The database of the present work is constructed upon a near-exhaustive, species-level taxonomic revision of the available literature, covering 150 years of palaeontological investigations (1867-2018): 64 publications (Appendix S1) were selected according to the criteria described hereafter and analysed. Some publications are monographs dealing with a large palaeogeographic area, whereas others are more geographically restricted. Only rarely were data from the authors’ own samples or from museum collections added (Appendix S2). Because published data are far from being homogeneous, we constructed a dataset respecting several strict criteria. Data from the literature have been evaluated only if they contained specimen illustrations (drawings and/or photographs) in order to check the original species attribution. Occurrences that were simply cited were ignored. Once this first criterion was validated, geographical and stratigraphic information were checked.

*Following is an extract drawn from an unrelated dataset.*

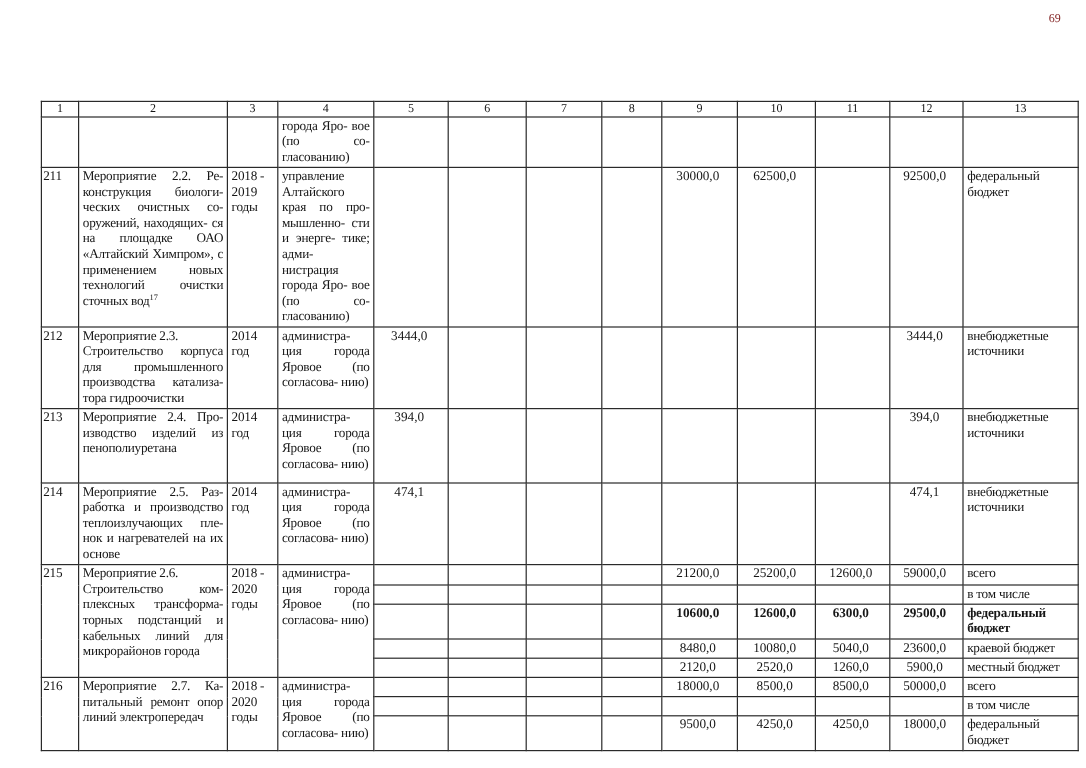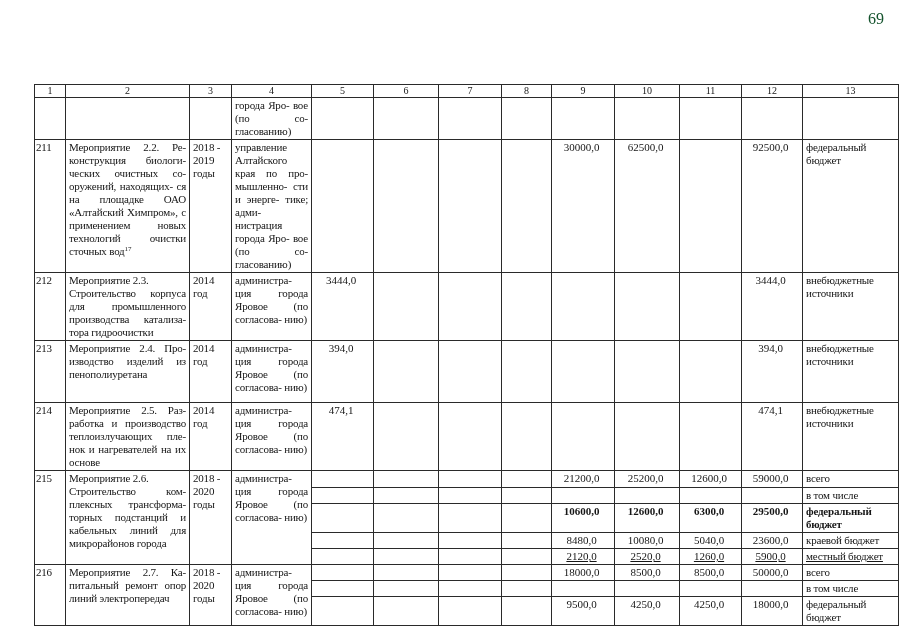"69" #page-number { color: #14532d -> #7f1d1d; font-size: 16px -> 10px }
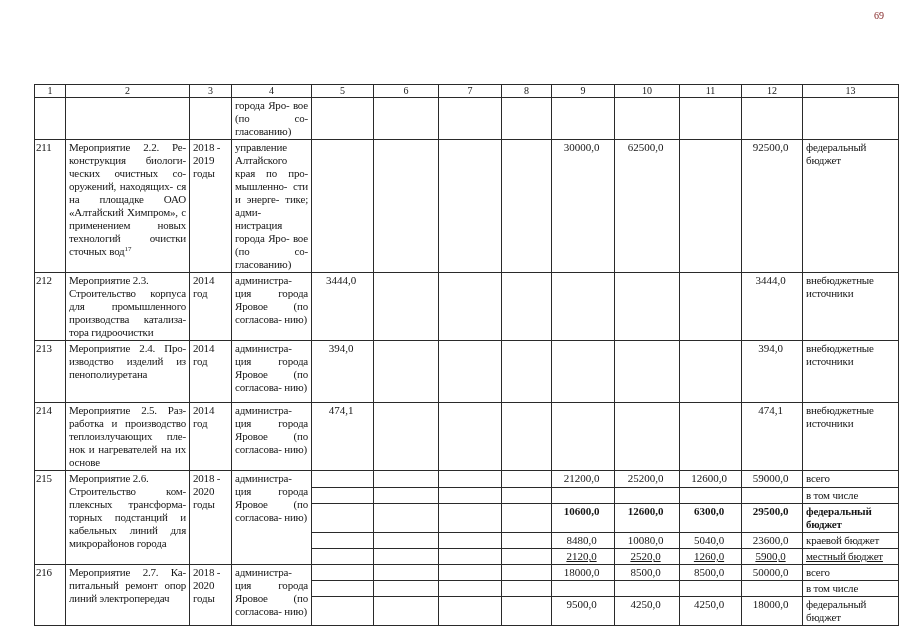"2120,0" tr { text-decoration: underline -> none }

In cases where one of these two types of data was not adequately reported for a species, the latter was rejected from the dataset. In terms of temporal resolution, we retained only occurrence data available at the resolution of the ammonite chronozone. Finally, a consistent taxonomic evaluation has been made by the same experts (RW & PN) over the entire dataset in order to check for synonymy and for a qualitative appreciation of intra-specific variability. The result is the taxonomic appendix given in full (Appendix S3).

Species richness was evaluated using raw data but also sample-based and coverage-based rarefaction and extrapolation (Appendix S4).

Biogeographic contrasts among belemnite assemblages were tested statistically using ANOSIM. This non-parametric technique tests for significant differences in similarity between two or more assemblages based on a distance measure, here the Raup-Crick coefficient. All these biogeographical analyses were conducted at the scale of the chronozone, sub-stage and stage with the software PAST 3.15. The results are given in Appendix S5.